***** Input for this task

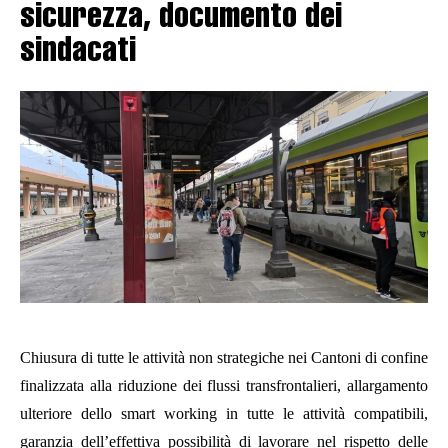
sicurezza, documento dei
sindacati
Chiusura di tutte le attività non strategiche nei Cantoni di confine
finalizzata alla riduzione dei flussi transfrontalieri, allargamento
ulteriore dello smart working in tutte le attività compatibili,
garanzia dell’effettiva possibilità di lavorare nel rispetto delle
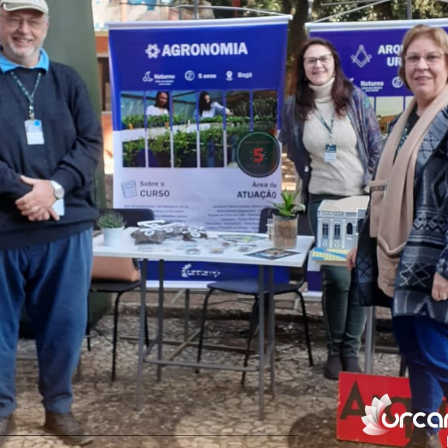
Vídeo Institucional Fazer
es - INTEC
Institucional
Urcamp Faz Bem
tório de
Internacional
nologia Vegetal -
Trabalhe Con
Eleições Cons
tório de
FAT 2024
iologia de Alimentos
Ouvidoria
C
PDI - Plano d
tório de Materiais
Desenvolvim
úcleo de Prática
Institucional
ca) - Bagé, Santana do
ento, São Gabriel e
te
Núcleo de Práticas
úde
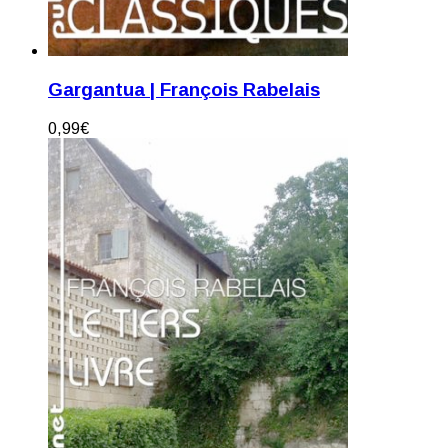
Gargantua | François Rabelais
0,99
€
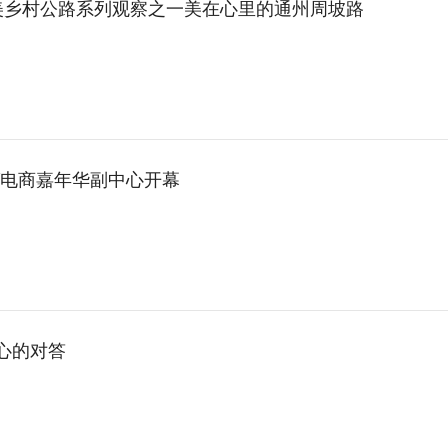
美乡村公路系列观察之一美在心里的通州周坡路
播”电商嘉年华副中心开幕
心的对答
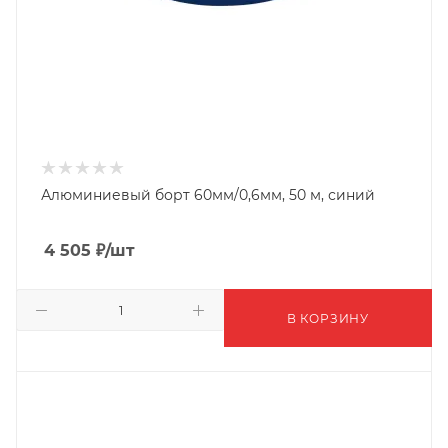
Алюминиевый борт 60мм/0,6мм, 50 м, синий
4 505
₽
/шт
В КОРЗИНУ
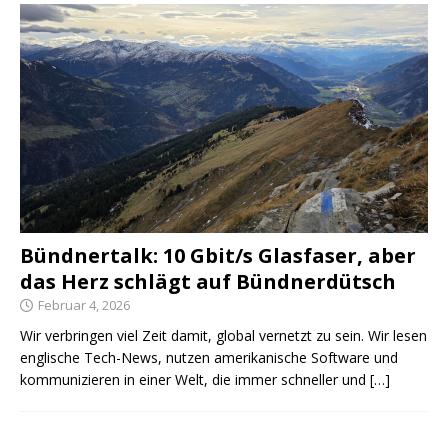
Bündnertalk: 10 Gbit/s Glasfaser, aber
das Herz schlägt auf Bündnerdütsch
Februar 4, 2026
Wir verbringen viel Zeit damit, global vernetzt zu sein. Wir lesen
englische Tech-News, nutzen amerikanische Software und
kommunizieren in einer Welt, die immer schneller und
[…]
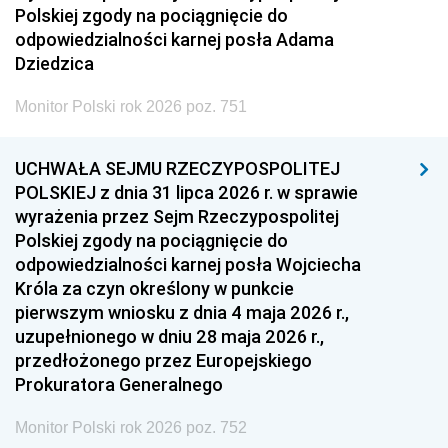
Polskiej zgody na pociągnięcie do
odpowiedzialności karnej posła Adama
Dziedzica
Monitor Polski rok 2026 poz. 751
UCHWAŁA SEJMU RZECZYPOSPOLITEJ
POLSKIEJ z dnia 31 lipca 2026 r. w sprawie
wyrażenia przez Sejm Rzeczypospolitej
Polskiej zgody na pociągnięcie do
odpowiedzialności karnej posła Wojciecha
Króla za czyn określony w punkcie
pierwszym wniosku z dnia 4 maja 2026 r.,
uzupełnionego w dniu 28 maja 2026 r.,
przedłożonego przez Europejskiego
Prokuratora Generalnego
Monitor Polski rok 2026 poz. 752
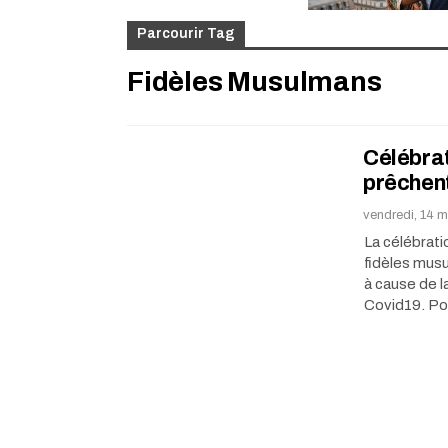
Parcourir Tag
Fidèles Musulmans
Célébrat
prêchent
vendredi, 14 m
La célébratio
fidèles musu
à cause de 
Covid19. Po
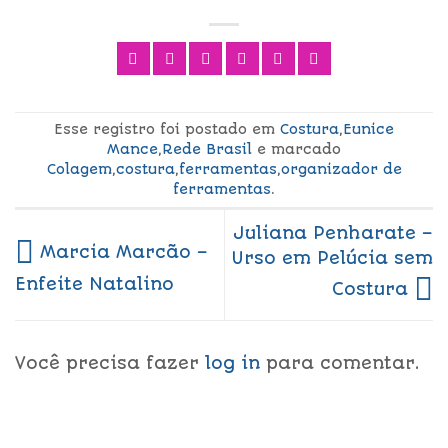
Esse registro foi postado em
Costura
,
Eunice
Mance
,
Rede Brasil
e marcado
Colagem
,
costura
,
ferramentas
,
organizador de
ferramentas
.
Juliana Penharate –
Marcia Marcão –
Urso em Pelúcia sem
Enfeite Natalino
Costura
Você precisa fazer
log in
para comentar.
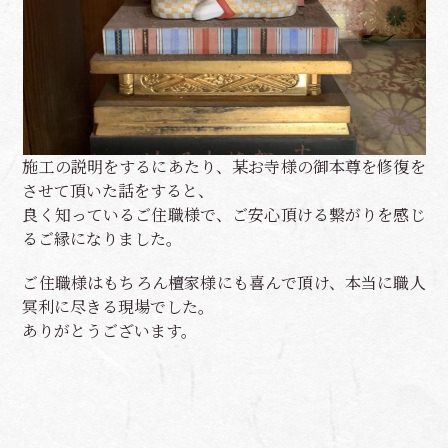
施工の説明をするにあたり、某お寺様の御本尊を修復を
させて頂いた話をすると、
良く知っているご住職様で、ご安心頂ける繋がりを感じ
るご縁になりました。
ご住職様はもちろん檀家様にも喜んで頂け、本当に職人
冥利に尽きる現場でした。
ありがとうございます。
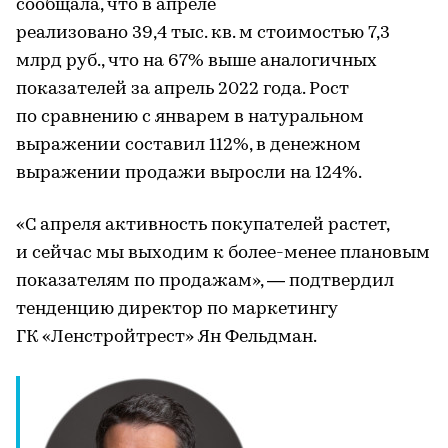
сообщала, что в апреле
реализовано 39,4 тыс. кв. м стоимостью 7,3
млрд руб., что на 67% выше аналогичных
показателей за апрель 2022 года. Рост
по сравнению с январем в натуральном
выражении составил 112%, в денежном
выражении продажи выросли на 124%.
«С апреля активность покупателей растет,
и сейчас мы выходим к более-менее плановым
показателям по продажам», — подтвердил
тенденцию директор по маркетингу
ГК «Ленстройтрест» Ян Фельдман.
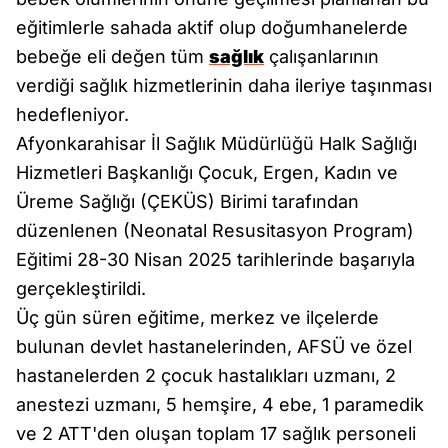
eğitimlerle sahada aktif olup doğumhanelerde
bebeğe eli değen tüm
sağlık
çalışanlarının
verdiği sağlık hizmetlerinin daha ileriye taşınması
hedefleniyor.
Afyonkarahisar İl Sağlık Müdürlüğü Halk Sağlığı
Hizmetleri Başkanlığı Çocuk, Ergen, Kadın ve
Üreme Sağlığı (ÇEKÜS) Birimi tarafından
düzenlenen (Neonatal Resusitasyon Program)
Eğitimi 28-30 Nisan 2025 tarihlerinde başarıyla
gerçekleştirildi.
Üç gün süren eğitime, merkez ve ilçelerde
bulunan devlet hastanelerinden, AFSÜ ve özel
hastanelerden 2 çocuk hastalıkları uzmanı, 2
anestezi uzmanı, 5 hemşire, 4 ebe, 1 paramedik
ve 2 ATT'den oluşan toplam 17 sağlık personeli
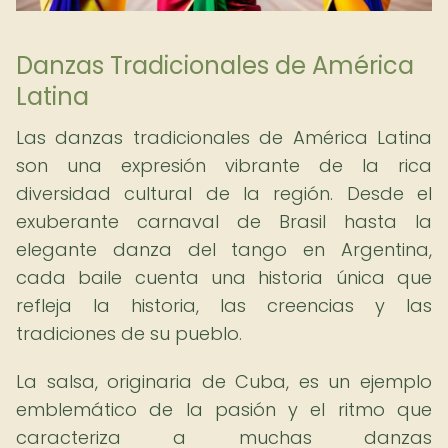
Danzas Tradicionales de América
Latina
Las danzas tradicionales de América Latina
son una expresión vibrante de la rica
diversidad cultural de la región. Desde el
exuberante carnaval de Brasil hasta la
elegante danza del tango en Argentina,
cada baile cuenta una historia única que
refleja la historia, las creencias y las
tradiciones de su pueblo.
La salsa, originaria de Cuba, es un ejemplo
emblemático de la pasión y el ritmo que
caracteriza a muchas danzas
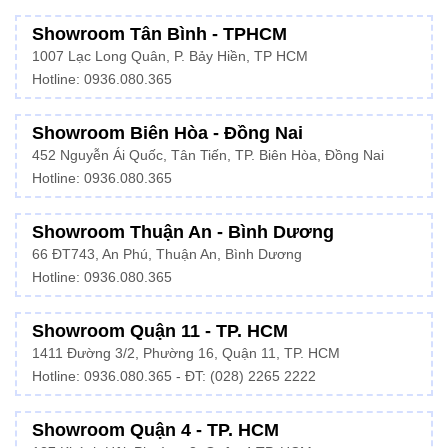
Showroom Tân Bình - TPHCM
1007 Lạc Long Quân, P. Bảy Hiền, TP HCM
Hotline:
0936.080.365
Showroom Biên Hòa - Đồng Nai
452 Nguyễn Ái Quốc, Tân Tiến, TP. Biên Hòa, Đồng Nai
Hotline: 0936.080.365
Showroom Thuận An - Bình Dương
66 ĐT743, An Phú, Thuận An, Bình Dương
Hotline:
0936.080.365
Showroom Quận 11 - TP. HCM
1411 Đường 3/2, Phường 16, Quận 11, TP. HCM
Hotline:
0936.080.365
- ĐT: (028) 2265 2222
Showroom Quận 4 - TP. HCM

**********

Work item:
Out of the records above, return only the lines from the one with "апреля активность покупателей" through the one with "anestezi uzmanı, 5", exactly, and none of the pictures.

Response area:
«С апреля активность покупателей растет,
и сейчас мы выходим к более-менее плановым
показателям по продажам», — подтвердил
тенденцию директор по маркетингу
ГК «Ленстройтрест» Ян Фельдман.
eğitimlerle sahada aktif olup doğumhanelerde
bebeğe eli değen tüm
sağlık
çalışanlarının
verdiği sağlık hizmetlerinin daha ileriye taşınması
hedefleniyor.
Afyonkarahisar İl Sağlık Müdürlüğü Halk Sağlığı
Hizmetleri Başkanlığı Çocuk, Ergen, Kadın ve
Üreme Sağlığı (ÇEKÜS) Birimi tarafından
düzenlenen (Neonatal Resusitasyon Program)
Eğitimi 28-30 Nisan 2025 tarihlerinde başarıyla
gerçekleştirildi.
Üç gün süren eğitime, merkez ve ilçelerde
bulunan devlet hastanelerinden, AFSÜ ve özel
hastanelerden 2 çocuk hastalıkları uzmanı, 2
anestezi uzmanı, 5 hemşire, 4 ebe, 1 paramedik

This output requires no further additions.